Coreference is a linguistic phenomenon where different words refer to the same entity. For example, in the sentence Thomas said he shaved himself, he and himself may both refer to Thomas; the referential relationships between words often vary, depending on the sentence structure, meaning, and context. Understanding coreference across languages is known to be a key challenge for theoretical, experimental, and computational linguistics.
While coreference has been studied in many languages, little attention has been paid to Cantonese, which exhibits complex coreference behaviour. Existing theoretical work on Cantonese coreference is rare, and none to date provides a comprehensive analysis with formally explicit constraints capturing the interplay across all relevant levels of grammatical architecture. In the field of natural language processing, Cantonese is an under-resourced language in terms of data scale and diversity. Therefore, to further demystify the cross-linguistic variation of coreference phenomena, our project has adopted Cantonese as the main object language for investigation.

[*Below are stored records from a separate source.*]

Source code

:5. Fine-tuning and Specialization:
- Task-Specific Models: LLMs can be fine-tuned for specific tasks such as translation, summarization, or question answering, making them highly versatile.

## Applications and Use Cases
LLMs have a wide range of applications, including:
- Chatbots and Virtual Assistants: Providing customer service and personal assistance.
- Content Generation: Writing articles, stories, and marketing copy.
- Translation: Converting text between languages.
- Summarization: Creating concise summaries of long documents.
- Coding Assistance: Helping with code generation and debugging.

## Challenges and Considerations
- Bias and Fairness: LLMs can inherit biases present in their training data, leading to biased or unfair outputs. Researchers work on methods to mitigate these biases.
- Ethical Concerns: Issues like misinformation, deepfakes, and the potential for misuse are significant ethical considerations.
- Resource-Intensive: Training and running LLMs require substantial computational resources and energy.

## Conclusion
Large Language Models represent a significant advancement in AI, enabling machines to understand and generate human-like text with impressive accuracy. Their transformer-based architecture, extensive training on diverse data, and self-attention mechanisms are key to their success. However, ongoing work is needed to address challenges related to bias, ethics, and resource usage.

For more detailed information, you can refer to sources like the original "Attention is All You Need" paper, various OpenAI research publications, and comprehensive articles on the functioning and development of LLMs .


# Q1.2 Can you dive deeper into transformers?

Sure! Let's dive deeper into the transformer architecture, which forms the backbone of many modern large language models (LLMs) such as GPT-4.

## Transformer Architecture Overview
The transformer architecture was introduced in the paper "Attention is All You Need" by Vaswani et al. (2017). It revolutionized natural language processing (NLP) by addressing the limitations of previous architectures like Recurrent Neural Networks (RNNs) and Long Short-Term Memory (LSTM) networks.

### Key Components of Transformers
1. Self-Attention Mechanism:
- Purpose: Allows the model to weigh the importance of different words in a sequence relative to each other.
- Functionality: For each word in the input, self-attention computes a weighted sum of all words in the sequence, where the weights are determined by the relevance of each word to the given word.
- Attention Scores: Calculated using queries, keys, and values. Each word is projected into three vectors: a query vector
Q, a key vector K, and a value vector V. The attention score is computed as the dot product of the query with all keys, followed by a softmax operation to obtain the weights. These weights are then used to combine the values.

We will integrate theoretical, experimental, corpus, and computational approaches, embodying a holistic investigation. Our theoretical analysis will be conducted using an advanced grammatical framework, namely Lexical-Functional Grammar (LFG). What makes LFG especially useful for this project is its ability to handle different levels of linguistic analysis simultaneously, from sentence structure to meaning and discourse. LFG works well with Glue Semantics, which helps us understand how different pieces of meaning fit together in a sentence, and with Discourse Representation Theory, which focuses on how information is carried across sentences in a conversation. Our research will also take into account existing analyses that have been conducted in other linguistic frameworks, in particular Minimalism, in the spirit of facilitating cross-framework dialogue and understanding.
Computationally, we will develop computational grammar fragments for Cantonese using the tool Xerox Linguistic Environment, which enables computational testing of linguistic constraints and creation of computational grammar resources. In the current AI-driven landscape, handcrafted computational grammars, grounded in well-defined linguistic theories, have often been overlooked. However, it has been noted that machine-learning models, including LLMs, require vast amounts of training data, which are difficult and expensive to collect and annotate. Broad-coverage handcrafted grammars could, in principle, generate high-quality, well-annotated data for training and fine-tuning these models.
More broadly, our project aims to inform the development of the linguistic theory of coreference resolution by adducing solid empirical evidence. As part of our project, we will engage with the wider computational linguistics community via the Parallel Grammar Consortium to explore the future potential of handcrafted grammars in the AI era, bridging the current gap between theoretical and computational linguistics.